Of the state’s more than 800 school districts, Chicago is the only one without an elected school board. That’s the result of legislation from 1995 — backed by then-Republican controlled Springfield — that turned the schools over to then-Mayor Richard M. Daley and a mayoral appointed school board.

Efforts to revert to an elected school board have been debated for years as an attempt to provide more parental and neighborhood input and to counter a history of school closures. But legislation has been sidelined by previous mayors largely due to fears of the Chicago Teachers Union’s power and influence over an elected panel.

Mayor Lori Lightfoot campaigned in support of an elected school board but has since offered support for a hybrid system that would allow her to appoint five members of a seven-member board, with the other two elected, to take effect in 2026. In 2028, the board would expand to 11 seats, eight appointed and three elected. It could then revert to a seven-member board four years later.

On the other side are proponents of an all-elected school board with 21 members, a concept backed by progressive Democrats. The legislature’s Latino Caucus backs a fully elected school board but also wants companion legislation that would allow undocumented immigrants the right to vote in board elections as well as to serve on Local School Councils.

Also weighing in against a fully elected school board is the group Stand for Children, a group funded by wealthy business interests that in the past has sought to curb the power of the CTU.

Senate President Don Harmon, an Oak Park Democrat, has backed a fully elected school board, but is trying to broker a compromise with a transition phase of a hybrid appointed-elected model before shifting to an all-elected panel.

Longtime elected-board supporter state Sen. Rob Martwick, D-Chicago, said Harmon has committed to passage of a bill that would ultimately result in a fully elected school board.
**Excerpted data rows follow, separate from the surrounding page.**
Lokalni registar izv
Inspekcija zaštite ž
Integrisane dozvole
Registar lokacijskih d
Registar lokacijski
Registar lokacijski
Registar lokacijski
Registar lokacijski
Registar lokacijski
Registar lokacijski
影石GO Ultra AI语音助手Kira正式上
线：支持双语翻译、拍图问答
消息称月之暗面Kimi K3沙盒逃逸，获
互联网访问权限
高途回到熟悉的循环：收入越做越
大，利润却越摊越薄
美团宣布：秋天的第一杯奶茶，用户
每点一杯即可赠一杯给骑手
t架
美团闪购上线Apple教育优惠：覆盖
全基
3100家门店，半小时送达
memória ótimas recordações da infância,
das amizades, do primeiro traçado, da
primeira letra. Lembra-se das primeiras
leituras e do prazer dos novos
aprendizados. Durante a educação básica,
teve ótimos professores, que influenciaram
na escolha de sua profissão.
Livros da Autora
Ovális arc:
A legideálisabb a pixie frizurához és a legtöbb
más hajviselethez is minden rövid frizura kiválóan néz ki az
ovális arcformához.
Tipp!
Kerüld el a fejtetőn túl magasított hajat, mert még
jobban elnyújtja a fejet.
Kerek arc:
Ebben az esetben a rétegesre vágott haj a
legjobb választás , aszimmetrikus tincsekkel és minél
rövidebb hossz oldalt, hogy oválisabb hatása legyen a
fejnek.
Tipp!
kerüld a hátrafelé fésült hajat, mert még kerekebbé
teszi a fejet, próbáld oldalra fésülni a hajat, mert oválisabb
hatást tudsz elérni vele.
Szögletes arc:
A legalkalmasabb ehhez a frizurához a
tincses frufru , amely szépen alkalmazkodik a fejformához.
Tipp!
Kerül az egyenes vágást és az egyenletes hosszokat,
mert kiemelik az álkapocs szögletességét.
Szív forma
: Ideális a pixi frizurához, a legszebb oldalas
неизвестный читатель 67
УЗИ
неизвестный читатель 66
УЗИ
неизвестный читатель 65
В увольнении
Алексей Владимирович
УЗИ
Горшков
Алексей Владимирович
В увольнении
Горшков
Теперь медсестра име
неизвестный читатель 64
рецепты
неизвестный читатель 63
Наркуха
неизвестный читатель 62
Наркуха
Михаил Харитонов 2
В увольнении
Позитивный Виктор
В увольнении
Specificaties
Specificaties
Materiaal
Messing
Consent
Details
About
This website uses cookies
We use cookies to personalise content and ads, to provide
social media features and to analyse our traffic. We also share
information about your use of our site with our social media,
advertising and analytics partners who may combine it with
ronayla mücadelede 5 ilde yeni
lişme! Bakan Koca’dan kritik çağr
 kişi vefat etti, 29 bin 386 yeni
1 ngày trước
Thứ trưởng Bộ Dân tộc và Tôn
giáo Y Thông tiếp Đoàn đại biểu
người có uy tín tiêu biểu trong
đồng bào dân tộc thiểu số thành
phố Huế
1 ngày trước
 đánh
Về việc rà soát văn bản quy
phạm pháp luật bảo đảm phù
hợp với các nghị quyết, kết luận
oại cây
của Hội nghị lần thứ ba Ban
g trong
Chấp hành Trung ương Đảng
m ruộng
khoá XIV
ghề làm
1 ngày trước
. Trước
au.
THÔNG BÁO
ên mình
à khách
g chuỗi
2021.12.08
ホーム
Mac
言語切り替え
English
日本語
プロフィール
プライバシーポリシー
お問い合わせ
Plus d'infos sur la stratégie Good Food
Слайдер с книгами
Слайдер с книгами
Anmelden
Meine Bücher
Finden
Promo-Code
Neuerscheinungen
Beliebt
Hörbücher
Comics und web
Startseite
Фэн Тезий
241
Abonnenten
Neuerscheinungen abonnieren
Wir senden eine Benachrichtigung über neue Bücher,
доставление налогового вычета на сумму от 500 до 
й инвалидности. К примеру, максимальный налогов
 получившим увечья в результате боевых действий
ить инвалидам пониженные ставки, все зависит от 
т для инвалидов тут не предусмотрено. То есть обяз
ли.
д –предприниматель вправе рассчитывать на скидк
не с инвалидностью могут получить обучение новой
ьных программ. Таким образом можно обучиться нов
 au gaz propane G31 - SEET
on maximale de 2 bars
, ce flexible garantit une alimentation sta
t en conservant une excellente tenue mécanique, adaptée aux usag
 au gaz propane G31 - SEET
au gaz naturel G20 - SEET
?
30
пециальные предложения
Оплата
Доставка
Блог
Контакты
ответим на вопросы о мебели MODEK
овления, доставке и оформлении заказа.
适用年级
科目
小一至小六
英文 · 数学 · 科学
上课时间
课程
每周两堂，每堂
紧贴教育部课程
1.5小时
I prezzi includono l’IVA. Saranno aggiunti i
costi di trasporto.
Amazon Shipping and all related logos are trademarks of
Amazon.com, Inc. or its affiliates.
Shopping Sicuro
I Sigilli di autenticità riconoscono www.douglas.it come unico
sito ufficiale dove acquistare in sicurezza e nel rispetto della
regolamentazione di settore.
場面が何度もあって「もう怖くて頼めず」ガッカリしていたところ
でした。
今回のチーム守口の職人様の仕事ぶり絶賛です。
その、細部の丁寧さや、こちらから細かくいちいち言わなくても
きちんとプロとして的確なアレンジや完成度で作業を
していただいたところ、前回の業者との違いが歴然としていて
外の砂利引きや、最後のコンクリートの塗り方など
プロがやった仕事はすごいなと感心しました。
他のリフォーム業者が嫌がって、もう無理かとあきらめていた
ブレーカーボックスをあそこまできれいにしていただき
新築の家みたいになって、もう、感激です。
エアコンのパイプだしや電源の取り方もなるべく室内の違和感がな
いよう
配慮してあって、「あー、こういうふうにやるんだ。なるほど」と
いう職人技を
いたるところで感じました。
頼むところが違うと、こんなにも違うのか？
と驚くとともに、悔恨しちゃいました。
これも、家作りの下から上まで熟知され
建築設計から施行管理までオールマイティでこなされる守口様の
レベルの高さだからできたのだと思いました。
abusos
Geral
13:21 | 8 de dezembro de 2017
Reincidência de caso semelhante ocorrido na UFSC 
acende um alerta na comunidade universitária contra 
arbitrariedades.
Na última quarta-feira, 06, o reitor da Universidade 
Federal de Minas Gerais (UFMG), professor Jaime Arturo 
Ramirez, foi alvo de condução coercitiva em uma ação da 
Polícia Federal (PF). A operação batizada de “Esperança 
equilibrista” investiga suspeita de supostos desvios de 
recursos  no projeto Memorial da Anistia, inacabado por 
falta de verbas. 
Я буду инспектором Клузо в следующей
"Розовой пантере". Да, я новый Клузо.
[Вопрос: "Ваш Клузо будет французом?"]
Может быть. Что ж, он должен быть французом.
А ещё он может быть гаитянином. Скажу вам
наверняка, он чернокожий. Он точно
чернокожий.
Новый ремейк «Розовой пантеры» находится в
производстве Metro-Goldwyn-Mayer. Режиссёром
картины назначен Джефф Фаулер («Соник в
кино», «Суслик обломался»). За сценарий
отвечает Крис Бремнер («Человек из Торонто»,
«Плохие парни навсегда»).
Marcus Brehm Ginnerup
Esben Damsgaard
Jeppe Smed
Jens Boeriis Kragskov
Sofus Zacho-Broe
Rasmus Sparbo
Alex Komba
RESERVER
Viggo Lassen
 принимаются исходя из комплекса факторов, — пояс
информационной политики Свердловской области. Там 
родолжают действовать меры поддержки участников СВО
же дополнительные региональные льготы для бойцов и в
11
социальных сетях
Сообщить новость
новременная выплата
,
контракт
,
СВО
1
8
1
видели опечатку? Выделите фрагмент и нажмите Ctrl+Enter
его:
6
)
“The president has suggested his condition for passage is that there is a period of transition that makes sure the transition is smooth and will not negatively impact student outcomes,” Martwick said. “We’re still working to finalize what that transition period is.”

Law enforcement reform

Negotiations have been ongoing since lawmakers in January passed and Pritzker a month later signed landmark legislation that made sweeping changes in the criminal justice and policing system.

Provisions of the new law, a major plank of the Illinois Legislative Black Caucus social justice platform, included a ban on police chokeholds, a requirement that police wear body cameras by 2025 and expanded training on use of force and crisis intervention. It also allows for anonymous police misconduct complaints.

Law enforcement groups were nearly united in their opposition to some aspects of the policing changes in the measure, and supporters said they were willing to make changes to prevent unintended consequences for law enforcement. The Illinois Law Enforcement Coalition, a group representing several police unions, has been in negotiations with lawmakers.

The coalition has composed a lengthy checklist of changes, which include provisions that anonymous complaints of police misconduct be supported by objective and verifiable evidence. The coalition also wants to allow prosecution of people who make false statements in alleging police misconduct.

The coalition also recommends changes in some use-of-force prohibitions, noting the law is inconsistent with accepted police training procedures in some circumstances. It also proposed that in pattern-or-practice investigations of a police force, it must focus on systemic police misconduct rather than isolated cases of wrongdoing and focus on the law enforcement agency rather than on individual officers.

Because of the high-stakes nature of the original law’s passage, some lawmakers privately questioned whether the General Assembly will consider follow up legislation requested by law enforcement.